• _WHAT YOU ARE ASKED TO DO_:
Please tally the lines below that contain the string "casing" and reply with that figure only.

** Opening EXTRACTED INFORMATION block **

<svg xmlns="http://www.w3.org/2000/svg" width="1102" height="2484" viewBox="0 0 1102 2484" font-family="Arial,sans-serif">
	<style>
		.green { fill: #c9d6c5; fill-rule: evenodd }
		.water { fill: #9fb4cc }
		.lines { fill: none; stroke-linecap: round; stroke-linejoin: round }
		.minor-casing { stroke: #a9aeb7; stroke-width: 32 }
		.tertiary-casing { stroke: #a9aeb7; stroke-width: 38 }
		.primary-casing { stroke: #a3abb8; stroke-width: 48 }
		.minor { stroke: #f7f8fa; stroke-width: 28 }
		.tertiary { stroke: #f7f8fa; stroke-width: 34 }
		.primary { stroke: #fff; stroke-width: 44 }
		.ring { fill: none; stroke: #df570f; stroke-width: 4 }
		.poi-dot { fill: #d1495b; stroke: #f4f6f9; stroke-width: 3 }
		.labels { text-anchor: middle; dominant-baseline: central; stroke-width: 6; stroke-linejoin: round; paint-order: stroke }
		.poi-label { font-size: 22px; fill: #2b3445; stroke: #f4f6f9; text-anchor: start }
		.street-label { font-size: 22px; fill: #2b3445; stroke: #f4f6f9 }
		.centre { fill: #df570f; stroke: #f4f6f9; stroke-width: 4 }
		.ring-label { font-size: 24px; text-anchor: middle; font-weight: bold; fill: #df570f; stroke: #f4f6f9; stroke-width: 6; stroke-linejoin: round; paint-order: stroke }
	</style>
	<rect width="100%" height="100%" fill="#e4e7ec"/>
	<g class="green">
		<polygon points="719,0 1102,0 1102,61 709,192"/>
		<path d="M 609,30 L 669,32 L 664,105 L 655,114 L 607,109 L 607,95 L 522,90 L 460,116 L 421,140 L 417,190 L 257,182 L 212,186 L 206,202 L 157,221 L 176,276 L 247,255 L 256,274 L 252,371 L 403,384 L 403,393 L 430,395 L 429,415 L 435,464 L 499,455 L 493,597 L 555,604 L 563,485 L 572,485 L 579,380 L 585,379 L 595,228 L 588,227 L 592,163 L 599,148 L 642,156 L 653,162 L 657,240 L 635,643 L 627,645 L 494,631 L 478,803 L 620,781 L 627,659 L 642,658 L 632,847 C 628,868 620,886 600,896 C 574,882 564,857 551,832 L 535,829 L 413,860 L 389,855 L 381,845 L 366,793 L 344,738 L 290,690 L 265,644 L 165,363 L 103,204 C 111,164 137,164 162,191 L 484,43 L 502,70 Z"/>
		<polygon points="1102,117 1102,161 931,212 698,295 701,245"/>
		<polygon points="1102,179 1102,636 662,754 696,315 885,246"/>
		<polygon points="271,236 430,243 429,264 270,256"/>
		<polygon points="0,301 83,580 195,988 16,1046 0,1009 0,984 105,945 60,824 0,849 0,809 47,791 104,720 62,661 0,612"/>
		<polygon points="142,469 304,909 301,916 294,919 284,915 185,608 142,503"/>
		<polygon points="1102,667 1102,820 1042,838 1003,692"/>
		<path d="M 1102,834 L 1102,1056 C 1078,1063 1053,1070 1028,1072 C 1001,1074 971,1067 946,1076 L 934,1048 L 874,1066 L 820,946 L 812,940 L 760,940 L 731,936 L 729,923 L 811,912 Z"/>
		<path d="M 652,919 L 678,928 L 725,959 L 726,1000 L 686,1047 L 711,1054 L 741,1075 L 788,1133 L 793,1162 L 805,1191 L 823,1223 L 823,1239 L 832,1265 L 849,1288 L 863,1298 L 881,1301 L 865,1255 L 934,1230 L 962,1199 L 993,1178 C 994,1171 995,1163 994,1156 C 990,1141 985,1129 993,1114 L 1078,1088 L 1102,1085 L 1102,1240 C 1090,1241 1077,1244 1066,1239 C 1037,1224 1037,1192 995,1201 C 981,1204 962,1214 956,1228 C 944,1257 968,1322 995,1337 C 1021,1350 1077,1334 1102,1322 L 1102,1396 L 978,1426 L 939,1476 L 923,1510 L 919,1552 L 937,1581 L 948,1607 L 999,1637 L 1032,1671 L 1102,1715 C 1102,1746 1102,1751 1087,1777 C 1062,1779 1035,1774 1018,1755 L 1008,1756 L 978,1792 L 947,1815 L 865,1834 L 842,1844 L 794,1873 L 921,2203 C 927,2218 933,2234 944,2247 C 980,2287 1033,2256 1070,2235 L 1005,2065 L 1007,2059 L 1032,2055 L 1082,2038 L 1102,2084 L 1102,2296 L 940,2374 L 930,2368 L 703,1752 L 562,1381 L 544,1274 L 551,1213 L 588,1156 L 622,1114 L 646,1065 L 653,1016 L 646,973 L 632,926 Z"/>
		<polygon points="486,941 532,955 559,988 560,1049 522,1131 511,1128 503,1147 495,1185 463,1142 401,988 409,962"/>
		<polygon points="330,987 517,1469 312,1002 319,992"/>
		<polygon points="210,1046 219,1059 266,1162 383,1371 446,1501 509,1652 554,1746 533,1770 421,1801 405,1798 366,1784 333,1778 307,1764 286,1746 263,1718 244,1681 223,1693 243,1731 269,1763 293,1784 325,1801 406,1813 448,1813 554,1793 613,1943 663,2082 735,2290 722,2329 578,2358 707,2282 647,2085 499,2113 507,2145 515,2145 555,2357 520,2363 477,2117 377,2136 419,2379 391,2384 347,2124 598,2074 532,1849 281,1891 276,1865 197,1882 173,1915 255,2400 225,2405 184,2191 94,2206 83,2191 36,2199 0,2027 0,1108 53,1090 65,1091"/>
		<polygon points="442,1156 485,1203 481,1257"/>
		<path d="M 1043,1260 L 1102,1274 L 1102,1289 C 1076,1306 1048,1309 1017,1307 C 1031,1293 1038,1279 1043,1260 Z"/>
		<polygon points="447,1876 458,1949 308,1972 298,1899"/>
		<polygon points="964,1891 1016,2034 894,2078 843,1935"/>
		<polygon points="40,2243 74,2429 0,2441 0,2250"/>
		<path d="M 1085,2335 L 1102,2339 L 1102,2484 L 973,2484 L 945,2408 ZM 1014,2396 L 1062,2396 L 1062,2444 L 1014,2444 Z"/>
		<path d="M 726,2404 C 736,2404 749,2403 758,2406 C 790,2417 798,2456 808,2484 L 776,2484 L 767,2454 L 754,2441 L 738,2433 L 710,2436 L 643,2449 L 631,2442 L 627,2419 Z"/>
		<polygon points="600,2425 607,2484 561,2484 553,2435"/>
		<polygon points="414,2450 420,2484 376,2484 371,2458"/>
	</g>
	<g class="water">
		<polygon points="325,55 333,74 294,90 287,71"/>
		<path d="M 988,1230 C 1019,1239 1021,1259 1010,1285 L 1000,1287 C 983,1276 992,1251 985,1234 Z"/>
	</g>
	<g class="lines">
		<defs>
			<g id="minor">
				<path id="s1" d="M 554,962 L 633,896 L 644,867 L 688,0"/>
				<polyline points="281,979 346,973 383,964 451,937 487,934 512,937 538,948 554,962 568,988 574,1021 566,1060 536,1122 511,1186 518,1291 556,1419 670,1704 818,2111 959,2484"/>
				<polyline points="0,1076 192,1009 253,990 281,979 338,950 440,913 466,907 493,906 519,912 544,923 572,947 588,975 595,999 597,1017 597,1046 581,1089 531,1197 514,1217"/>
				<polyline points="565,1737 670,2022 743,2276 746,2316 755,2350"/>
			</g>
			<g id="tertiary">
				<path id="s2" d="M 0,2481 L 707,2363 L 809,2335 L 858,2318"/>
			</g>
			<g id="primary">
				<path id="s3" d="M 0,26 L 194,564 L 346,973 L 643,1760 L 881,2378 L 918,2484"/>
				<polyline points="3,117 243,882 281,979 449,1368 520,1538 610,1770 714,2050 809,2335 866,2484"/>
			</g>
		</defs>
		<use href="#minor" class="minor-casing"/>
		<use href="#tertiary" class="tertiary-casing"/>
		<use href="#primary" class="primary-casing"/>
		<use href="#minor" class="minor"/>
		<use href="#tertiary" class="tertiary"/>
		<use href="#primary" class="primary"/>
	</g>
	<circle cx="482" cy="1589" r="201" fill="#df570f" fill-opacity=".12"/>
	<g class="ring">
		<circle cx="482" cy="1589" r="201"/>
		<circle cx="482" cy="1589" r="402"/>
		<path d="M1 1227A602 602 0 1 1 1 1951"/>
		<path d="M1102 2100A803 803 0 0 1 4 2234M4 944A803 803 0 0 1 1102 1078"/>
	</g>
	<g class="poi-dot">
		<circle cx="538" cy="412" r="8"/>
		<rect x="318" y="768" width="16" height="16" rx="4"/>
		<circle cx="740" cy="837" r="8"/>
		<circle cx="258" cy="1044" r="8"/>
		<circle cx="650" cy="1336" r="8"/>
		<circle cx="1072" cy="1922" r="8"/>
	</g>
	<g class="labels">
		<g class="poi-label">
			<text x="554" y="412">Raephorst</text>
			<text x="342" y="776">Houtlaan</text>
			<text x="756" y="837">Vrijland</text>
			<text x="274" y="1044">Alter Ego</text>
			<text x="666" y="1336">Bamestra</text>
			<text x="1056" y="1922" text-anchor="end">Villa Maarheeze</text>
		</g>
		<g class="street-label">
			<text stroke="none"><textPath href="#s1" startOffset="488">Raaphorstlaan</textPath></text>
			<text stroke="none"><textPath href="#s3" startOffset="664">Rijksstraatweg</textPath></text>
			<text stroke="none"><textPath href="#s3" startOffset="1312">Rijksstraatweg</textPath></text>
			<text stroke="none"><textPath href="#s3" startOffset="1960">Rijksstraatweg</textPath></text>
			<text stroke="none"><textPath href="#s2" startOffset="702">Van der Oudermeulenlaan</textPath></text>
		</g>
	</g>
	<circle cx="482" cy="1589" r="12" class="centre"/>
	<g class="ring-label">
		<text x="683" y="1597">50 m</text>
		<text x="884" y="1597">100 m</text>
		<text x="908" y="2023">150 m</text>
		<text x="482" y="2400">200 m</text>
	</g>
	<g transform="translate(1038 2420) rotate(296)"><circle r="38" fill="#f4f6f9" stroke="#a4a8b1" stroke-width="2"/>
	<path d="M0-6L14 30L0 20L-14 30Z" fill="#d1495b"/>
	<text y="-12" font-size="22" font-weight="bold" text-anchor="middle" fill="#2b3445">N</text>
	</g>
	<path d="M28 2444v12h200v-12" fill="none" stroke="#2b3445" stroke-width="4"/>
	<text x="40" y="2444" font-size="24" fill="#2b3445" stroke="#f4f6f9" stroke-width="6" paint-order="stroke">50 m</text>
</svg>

** Closing EXTRACTED INFORMATION block **

• _OUTPUT FOR THIS TASK_:
6